Among the entries below, please show each line that carries the word "используется".

[Listed records — start]

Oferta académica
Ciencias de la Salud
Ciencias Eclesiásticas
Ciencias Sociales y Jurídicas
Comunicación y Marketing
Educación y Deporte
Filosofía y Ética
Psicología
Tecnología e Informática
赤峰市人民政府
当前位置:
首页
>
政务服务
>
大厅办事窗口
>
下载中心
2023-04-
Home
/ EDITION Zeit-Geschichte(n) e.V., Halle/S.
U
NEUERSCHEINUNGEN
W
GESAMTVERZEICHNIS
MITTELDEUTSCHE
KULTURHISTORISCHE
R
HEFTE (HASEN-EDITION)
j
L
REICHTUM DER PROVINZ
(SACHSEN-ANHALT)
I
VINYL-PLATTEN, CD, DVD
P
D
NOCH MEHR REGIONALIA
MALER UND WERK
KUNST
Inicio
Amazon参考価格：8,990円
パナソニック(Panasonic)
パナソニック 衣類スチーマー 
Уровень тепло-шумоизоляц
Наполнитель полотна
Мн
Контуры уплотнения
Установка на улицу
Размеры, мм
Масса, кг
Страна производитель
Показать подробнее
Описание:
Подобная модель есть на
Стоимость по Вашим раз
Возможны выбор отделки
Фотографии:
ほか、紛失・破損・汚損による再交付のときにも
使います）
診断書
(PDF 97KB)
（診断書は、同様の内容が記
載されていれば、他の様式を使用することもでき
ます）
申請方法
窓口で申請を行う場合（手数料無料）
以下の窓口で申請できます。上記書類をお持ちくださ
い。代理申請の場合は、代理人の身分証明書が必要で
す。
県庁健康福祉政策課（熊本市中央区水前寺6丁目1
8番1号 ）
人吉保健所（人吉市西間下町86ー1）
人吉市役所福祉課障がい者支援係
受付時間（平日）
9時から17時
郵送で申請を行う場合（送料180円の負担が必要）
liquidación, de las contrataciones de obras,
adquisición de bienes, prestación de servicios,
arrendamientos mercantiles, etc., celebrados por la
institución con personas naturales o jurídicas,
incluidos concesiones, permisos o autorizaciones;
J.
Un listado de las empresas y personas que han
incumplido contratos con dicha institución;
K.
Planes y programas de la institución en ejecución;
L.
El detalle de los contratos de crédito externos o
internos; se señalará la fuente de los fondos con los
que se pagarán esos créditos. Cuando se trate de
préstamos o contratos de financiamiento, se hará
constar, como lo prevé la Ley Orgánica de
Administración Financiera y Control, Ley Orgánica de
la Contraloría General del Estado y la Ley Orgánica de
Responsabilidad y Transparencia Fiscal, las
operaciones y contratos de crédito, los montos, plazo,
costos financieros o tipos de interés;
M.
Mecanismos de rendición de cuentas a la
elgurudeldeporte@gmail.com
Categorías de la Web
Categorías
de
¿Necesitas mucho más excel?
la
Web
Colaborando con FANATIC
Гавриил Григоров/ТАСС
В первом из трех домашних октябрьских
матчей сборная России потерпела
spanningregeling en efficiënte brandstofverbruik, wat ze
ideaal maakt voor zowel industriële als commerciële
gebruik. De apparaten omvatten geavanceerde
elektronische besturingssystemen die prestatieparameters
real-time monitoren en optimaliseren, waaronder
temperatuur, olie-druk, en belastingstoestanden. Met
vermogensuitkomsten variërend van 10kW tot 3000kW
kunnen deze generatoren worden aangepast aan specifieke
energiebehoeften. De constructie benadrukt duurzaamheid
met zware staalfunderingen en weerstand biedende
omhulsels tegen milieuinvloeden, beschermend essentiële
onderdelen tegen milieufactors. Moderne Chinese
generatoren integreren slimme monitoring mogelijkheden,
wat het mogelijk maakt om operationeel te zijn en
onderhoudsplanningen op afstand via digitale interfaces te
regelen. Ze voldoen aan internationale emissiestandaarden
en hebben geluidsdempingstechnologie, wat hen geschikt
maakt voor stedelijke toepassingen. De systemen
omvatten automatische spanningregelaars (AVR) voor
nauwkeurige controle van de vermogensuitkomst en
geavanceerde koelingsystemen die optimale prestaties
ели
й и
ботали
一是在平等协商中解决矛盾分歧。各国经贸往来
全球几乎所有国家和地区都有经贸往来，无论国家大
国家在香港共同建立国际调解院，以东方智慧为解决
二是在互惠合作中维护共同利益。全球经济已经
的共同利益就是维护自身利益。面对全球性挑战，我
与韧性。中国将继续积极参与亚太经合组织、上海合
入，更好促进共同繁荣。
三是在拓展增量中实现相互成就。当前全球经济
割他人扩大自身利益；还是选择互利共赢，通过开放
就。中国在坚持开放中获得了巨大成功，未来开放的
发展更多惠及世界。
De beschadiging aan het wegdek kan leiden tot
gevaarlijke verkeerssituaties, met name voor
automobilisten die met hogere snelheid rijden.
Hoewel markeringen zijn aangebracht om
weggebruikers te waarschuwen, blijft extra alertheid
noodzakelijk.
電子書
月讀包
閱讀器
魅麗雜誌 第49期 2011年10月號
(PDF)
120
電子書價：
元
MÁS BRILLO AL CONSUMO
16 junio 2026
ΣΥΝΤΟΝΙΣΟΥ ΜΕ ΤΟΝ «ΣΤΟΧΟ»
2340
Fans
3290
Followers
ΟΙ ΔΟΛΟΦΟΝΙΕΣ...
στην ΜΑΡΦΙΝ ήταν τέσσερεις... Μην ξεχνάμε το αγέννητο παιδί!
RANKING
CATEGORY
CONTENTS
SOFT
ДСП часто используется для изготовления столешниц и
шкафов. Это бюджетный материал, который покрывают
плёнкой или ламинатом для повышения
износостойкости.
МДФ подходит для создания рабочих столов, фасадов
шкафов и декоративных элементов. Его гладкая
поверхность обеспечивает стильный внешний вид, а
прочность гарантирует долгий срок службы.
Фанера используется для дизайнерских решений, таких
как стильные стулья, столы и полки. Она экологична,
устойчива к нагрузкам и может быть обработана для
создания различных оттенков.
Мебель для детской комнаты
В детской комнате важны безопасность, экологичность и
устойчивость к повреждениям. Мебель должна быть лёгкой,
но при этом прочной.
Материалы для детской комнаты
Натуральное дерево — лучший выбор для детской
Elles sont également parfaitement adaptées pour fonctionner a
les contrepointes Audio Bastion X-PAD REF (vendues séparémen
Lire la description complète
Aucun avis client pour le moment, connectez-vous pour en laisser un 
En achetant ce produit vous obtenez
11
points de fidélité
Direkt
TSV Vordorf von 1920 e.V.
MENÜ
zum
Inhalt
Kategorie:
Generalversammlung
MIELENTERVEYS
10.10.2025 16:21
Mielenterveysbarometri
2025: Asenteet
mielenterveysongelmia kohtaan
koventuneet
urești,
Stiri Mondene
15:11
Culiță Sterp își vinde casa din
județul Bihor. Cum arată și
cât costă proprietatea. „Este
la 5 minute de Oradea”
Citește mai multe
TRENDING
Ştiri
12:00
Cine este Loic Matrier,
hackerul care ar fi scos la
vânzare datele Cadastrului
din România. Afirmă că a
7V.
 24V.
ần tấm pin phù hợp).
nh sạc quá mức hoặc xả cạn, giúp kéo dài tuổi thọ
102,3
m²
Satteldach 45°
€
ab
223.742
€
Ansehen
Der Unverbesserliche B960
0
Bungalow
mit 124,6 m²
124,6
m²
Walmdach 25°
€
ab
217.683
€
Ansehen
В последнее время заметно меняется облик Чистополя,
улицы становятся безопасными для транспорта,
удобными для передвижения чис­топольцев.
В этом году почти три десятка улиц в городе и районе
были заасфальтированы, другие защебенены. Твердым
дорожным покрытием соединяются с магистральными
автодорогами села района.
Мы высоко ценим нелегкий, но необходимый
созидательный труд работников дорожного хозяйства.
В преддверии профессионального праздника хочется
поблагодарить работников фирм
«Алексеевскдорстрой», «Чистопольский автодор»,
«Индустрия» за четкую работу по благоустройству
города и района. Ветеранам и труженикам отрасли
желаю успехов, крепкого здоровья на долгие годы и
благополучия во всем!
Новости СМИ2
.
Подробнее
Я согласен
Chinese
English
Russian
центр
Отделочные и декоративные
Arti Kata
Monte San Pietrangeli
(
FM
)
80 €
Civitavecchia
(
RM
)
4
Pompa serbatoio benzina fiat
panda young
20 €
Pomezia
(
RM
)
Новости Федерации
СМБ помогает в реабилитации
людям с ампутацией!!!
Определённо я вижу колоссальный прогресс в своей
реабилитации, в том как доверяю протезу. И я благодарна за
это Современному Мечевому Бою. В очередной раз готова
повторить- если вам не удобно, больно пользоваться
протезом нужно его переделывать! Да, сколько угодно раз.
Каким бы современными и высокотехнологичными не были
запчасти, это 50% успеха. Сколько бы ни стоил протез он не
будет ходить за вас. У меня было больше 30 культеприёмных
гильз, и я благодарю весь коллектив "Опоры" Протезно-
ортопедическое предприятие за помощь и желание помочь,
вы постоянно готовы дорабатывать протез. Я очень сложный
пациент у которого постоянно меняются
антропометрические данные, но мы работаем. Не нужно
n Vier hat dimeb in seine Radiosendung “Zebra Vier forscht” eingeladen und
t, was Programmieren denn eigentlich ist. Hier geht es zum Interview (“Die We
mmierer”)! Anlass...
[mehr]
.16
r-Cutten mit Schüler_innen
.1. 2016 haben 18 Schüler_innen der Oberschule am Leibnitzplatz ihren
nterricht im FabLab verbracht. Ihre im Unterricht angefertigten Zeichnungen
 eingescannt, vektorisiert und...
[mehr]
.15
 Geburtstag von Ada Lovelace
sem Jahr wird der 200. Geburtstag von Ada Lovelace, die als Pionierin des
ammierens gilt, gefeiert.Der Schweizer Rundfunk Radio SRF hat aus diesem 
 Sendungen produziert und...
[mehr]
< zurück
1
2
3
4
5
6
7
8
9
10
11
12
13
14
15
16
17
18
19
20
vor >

[Listed records — finish]

§ **Solution for this problem**
ДСП часто используется для изготовления столешниц и
Фанера используется для дизайнерских решений, таких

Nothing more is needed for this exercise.